At the time of interviewing [Tuesday, 11th of June 2019 at 10.00am], Cian had just returned home to Ireland after a show on Sunday in Wiesbaden, Germany where he had three horses competing. Monday was spent coaching and as for today [Tuesday] and the rest of the week, Cian says: “I’m in the office this morning since 6.45am and I’ve already had three meetings today. We’re building the yard here in Dunboyne so there is a lot of work going on, after this interview I‘ve a meeting with my accountant, where we will go through the billing and invoices.

“It’s very important from a business perspective to have the paperwork right, so if I am competing abroad, then I have to bring the paperwork back here to Ireland to the office, we have a good system with accounting to manage invoices that need to be paid. I’m not a great delegator so I like to double check that everything is in the right place.

“Tomorrow [Wednesday] I fly to Stockholm, Sweden to compete on the Global Champions Tour with two horses. On Sunday I fly to Sopot, Poland to coach Peter Moloney who is making his debut for Ireland at five-star Nations Cup level [Ireland claimed an impressive runner-up finish]. Sunday night I fly back to Ireland where I am coaching all day Monday. Wednesday I fly to my base in Frankfurt to ride, Thursday I try horses, Friday I’m teaching and the following Saturday and Sunday I’m in Maryville at a show teaching.

“There is a lot of planning and organising involved in this job. The only way to do it is to keep on top of things and have everything organised. I have a good calendar set up on my phone, I know where I am going to be and that helps me to be efficient. I also write everything down, if I have things on my mind or something pops into my head I write it down and then I will come back to it later.

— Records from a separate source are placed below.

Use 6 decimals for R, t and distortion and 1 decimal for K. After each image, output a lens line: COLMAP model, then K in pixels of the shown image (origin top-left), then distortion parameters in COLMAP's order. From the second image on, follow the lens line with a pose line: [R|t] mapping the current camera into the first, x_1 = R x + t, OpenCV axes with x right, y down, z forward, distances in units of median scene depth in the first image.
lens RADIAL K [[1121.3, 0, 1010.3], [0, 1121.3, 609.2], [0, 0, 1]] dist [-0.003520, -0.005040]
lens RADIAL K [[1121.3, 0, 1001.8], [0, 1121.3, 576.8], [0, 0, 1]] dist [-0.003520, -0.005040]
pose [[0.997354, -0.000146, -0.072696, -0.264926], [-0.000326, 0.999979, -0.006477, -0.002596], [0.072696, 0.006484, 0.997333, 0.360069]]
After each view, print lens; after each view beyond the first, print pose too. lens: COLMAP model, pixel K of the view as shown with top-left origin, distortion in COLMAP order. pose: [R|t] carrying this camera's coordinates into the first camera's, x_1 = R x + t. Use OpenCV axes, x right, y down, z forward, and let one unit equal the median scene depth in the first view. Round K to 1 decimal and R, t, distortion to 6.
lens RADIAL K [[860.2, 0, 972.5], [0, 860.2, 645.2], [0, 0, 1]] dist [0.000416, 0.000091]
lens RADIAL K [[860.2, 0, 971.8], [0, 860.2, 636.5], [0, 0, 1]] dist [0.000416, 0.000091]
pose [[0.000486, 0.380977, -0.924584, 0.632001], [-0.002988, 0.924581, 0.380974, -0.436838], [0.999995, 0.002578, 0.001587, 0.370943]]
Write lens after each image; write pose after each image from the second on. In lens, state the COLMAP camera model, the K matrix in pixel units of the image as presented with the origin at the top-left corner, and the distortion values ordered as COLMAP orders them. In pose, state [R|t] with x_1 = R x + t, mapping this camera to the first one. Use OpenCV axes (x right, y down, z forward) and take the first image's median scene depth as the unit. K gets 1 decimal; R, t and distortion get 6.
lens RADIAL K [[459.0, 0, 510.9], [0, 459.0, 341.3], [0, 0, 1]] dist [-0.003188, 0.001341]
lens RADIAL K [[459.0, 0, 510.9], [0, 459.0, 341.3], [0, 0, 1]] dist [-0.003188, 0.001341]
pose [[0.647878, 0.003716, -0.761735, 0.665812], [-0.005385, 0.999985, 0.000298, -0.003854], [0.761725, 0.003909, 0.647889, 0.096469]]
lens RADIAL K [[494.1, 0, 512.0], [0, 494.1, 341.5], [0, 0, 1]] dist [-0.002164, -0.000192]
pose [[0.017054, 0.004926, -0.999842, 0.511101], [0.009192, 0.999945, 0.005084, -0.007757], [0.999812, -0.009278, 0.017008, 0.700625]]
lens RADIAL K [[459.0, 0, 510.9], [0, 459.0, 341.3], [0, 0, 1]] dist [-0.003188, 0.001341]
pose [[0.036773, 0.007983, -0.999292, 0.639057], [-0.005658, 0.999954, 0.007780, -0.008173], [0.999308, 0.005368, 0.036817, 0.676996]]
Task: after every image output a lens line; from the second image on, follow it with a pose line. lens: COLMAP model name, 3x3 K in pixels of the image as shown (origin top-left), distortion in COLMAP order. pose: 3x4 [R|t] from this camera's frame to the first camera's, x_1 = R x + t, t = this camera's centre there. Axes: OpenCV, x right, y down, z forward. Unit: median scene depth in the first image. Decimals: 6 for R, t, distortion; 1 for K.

    Cian O’Connor pictured with Lynn Frain, from Mullingar, Co Westmeath, at the Dublin Horse Show. Photo: Cody Glenn/Sportsfile

“It doesn’t matter what you’re doing or who you’re meeting, you have to give your full attention for that time. I think that’s very important – you can’t be distracted and only giving something half of your attention.

“You have to plan ahead or else you will be running around like a headless chicken, half doing everything. Always make sure to allow plenty of time for whatever it is you are doing and give it your full attention – then move onto the next thing. I think you have to be careful not to pack too much in to the one day.”